Using the records below, quote only the span that opens with the line containing "personenbezogenen Daten und" and closes with the line containing "02-8964-6672", exactly and inclusively.

BEGIN

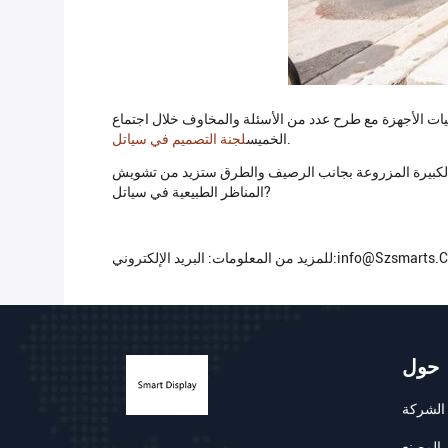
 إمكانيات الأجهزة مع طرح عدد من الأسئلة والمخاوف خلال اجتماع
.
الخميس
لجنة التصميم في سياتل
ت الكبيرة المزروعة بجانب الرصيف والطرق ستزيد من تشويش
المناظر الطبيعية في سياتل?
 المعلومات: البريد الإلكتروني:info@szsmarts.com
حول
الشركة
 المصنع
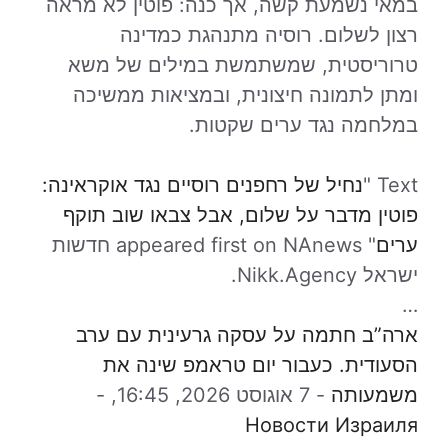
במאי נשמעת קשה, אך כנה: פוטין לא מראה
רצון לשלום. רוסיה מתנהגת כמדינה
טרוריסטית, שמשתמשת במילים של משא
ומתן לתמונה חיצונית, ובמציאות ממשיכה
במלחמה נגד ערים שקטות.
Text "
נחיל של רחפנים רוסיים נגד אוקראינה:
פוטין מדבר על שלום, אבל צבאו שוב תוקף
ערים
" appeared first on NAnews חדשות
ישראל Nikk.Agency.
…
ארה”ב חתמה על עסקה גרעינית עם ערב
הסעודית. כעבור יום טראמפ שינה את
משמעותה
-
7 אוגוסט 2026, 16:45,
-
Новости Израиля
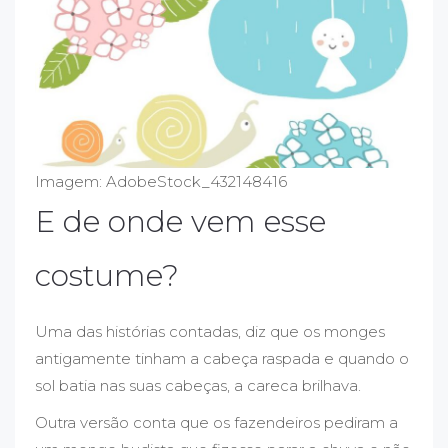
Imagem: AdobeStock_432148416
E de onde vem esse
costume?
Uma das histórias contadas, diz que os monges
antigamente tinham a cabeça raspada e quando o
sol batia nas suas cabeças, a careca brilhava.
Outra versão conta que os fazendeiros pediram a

END
BEGIN

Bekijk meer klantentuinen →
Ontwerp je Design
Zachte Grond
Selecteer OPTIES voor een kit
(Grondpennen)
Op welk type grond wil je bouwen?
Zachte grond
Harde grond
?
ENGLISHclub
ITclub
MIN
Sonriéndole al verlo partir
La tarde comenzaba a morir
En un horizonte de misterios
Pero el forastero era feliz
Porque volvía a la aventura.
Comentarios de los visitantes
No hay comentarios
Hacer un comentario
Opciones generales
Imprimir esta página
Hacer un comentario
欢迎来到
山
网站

END
BEGIN

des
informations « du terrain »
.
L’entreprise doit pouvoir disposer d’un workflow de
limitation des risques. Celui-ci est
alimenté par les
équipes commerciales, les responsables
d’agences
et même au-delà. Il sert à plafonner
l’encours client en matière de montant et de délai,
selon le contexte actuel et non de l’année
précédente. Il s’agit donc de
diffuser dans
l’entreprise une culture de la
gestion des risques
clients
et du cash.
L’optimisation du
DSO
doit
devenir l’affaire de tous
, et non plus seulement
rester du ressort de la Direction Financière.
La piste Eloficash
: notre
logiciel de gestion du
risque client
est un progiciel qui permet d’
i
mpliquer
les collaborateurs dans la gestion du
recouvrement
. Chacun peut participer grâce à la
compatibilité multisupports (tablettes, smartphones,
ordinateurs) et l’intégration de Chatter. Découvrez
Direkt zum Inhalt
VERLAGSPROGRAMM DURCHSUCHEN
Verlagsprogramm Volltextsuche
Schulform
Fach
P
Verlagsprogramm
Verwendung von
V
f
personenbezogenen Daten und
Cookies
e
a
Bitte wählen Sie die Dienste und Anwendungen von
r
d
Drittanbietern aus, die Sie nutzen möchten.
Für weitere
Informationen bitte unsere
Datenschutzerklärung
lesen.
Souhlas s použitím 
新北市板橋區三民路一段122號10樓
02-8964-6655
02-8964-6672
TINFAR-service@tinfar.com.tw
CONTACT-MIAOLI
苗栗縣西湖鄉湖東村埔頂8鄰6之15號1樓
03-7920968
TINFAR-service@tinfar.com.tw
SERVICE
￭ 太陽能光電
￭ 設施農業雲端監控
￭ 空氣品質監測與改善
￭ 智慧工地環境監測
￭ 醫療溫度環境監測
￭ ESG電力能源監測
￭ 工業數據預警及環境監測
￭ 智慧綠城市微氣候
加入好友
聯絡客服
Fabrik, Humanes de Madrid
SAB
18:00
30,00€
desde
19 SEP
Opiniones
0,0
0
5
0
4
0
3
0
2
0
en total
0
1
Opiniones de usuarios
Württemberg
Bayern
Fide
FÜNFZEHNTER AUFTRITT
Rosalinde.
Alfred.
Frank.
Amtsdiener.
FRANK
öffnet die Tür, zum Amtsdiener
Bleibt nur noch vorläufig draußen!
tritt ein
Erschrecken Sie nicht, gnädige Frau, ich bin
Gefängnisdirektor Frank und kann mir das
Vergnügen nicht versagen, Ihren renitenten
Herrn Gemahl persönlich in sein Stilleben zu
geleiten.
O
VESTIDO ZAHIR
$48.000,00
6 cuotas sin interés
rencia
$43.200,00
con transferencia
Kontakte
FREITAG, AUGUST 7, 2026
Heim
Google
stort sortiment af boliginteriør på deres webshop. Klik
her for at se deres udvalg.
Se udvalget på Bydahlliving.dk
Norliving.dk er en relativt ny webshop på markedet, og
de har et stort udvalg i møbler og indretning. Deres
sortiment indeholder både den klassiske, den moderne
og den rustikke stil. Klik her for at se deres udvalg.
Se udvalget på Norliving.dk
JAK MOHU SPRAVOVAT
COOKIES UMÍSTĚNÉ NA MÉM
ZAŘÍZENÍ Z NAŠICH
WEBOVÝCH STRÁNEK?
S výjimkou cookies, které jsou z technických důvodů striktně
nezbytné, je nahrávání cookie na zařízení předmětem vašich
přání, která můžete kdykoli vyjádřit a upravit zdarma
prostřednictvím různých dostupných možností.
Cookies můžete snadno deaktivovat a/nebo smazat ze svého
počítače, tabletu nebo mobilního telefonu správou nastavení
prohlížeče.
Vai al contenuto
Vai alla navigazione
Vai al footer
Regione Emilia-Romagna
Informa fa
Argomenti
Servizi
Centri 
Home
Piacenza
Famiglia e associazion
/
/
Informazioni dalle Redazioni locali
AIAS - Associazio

END

RESULT OF THE EXERCISE →
personenbezogenen Daten und
Cookies
e
a
Bitte wählen Sie die Dienste und Anwendungen von
r
d
Drittanbietern aus, die Sie nutzen möchten.
Für weitere
Informationen bitte unsere
Datenschutzerklärung
lesen.
Souhlas s použitím 
新北市板橋區三民路一段122號10樓
02-8964-6655
02-8964-6672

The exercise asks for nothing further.